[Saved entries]
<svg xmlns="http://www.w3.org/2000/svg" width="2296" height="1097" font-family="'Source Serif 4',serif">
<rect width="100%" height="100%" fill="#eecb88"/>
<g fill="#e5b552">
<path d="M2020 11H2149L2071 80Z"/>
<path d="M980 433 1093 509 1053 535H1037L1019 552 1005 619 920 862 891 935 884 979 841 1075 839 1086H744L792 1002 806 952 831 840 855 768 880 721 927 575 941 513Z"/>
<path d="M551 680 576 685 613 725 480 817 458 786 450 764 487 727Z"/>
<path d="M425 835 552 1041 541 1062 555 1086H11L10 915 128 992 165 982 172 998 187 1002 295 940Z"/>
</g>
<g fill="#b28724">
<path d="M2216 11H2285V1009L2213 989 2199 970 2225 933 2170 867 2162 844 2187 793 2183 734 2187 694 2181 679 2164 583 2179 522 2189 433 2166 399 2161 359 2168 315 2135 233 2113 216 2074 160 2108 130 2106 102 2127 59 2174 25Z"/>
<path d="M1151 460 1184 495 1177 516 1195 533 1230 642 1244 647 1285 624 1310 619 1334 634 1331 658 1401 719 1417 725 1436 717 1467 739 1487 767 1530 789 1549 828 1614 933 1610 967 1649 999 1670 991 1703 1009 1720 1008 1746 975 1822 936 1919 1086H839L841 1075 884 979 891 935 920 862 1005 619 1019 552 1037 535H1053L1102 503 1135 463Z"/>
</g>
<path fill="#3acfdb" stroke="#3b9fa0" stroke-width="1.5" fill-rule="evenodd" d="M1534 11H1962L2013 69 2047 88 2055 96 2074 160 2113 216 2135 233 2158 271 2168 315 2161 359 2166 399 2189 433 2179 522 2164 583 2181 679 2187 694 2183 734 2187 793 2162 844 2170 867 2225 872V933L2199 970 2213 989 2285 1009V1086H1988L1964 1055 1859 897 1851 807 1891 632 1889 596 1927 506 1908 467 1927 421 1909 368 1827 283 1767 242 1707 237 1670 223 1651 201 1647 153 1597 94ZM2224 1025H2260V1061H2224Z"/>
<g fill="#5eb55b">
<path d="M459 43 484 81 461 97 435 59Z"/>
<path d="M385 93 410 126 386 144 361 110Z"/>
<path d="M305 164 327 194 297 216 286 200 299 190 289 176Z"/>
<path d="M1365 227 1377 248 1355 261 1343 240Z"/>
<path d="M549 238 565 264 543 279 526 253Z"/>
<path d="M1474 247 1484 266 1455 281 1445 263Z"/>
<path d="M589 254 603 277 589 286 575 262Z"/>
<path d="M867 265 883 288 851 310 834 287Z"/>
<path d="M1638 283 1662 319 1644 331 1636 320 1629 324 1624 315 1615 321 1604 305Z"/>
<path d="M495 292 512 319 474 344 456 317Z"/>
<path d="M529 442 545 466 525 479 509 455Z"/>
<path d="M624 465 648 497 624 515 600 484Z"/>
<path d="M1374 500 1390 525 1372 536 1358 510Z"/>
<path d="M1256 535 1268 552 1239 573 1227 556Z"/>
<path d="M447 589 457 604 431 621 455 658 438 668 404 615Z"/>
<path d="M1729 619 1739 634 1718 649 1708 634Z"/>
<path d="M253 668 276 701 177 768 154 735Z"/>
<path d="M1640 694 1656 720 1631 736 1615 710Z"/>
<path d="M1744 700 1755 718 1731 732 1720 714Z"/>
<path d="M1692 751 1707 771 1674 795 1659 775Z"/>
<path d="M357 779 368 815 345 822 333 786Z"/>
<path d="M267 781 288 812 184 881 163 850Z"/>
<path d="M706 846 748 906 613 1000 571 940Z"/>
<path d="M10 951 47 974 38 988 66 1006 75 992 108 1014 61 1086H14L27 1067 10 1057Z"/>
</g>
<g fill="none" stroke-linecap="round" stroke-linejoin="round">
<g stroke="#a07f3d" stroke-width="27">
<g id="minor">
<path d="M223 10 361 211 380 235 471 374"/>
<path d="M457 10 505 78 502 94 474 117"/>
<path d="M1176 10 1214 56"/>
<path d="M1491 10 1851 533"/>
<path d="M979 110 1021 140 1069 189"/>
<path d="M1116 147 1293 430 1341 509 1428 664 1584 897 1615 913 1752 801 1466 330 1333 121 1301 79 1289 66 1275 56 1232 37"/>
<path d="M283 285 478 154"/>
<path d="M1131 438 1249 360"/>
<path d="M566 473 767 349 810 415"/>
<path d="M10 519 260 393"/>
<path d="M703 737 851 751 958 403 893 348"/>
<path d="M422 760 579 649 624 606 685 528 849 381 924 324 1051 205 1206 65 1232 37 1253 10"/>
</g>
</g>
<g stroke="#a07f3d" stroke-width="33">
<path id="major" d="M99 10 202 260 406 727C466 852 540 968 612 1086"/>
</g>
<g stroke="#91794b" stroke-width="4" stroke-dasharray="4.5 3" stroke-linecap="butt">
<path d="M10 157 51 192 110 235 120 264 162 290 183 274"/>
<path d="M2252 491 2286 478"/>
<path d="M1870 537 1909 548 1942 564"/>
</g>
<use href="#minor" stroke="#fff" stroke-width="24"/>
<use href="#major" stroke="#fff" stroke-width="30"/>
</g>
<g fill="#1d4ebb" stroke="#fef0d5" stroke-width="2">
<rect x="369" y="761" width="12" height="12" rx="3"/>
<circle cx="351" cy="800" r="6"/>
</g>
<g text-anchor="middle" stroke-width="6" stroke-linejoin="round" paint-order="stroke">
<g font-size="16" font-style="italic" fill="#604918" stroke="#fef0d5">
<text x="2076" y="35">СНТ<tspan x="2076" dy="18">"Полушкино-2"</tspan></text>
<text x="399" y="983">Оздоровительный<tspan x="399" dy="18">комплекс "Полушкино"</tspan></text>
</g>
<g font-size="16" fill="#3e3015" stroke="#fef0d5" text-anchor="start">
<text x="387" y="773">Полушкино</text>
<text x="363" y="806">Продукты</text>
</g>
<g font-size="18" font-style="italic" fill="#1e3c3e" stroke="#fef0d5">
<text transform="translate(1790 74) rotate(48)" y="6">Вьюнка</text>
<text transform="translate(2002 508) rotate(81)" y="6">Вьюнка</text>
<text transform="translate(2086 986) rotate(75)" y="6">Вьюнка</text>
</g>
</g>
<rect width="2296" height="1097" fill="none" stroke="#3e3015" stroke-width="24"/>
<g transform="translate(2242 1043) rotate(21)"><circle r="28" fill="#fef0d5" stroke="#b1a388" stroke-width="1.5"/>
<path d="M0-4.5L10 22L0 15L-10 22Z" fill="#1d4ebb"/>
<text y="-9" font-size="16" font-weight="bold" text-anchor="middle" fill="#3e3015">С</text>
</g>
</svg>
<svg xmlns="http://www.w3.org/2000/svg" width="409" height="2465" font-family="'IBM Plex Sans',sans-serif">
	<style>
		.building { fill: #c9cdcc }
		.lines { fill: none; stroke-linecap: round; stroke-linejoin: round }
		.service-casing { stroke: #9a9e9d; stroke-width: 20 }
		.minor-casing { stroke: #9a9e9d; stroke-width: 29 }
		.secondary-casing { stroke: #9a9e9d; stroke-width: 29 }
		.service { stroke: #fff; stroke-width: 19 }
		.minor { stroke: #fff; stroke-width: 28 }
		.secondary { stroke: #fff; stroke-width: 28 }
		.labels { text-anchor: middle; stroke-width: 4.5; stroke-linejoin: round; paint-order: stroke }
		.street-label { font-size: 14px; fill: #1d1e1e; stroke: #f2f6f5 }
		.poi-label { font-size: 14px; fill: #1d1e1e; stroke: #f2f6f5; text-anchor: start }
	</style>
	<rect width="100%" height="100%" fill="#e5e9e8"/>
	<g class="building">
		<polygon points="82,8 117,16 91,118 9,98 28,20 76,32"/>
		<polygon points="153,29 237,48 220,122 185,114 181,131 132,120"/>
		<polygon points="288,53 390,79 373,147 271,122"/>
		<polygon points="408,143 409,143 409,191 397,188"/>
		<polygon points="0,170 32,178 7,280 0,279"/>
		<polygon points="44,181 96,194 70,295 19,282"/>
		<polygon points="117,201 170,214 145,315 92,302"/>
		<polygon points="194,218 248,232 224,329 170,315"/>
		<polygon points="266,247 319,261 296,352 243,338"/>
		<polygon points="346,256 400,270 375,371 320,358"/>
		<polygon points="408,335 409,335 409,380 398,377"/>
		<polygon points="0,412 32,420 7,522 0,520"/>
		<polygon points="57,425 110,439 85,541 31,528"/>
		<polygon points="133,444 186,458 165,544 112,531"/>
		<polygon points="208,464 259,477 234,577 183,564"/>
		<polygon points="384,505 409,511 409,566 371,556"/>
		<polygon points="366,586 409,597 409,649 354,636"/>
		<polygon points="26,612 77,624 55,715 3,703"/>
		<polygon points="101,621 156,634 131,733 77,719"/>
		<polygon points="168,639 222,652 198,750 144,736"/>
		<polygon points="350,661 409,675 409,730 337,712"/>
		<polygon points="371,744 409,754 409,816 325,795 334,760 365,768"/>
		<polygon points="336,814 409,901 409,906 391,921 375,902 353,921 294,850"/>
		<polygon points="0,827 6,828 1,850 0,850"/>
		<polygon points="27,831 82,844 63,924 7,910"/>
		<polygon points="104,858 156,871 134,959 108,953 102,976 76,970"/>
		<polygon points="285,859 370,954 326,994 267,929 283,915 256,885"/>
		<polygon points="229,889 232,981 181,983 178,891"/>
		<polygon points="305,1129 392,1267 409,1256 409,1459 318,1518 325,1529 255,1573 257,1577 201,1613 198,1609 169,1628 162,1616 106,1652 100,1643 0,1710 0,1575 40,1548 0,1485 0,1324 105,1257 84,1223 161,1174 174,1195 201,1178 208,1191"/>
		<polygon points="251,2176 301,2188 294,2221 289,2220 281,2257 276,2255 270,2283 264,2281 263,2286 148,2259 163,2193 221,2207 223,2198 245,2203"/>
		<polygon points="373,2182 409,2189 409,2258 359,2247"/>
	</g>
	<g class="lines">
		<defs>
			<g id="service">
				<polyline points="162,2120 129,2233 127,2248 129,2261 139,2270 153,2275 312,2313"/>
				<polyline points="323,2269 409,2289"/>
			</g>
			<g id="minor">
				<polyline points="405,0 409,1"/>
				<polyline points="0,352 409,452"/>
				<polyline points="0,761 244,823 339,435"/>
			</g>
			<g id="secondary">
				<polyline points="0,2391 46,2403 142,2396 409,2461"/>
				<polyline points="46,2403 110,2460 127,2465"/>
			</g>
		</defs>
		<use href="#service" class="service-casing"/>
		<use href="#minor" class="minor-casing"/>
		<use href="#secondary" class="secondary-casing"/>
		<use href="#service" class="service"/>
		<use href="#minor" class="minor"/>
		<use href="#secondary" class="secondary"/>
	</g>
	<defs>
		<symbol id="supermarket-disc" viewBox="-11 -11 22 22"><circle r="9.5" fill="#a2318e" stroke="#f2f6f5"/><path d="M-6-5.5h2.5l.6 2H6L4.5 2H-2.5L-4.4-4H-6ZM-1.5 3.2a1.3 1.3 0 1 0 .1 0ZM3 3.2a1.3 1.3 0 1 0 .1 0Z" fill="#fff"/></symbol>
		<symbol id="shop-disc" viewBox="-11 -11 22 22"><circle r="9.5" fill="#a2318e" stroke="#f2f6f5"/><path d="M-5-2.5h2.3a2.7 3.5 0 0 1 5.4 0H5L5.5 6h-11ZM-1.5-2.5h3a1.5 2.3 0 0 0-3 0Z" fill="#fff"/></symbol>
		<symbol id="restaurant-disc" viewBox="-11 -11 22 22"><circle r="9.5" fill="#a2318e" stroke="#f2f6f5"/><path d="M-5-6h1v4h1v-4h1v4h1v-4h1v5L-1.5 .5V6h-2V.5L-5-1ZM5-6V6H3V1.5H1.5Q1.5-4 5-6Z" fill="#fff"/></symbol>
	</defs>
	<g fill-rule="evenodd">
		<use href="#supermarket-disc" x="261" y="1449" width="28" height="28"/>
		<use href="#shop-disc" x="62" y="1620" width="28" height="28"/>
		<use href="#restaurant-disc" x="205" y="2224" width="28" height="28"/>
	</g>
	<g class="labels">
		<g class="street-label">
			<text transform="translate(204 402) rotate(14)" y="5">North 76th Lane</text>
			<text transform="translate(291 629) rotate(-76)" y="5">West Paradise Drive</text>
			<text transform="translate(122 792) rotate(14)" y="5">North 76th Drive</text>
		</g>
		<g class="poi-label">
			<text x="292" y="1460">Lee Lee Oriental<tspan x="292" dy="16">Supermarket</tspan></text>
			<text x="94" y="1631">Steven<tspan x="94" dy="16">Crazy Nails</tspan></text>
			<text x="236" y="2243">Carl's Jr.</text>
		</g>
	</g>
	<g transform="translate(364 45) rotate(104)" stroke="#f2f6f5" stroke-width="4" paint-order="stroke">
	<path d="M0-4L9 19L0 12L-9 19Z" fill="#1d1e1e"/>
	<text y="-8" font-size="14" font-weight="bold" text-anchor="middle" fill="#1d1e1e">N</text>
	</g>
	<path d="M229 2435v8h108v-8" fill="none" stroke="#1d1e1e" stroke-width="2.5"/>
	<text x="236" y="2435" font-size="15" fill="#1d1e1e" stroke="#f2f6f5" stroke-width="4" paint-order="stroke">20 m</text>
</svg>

■ Instructions to follow ■
Once you find the line with "none; stroke-linecap: round;" above, print it and every line after it up to and including the line with "#fff; stroke-width: 19", exactly as written and nothing else.

■ The completed task ■
		.lines { fill: none; stroke-linecap: round; stroke-linejoin: round }
		.service-casing { stroke: #9a9e9d; stroke-width: 20 }
		.minor-casing { stroke: #9a9e9d; stroke-width: 29 }
		.secondary-casing { stroke: #9a9e9d; stroke-width: 29 }
		.service { stroke: #fff; stroke-width: 19 }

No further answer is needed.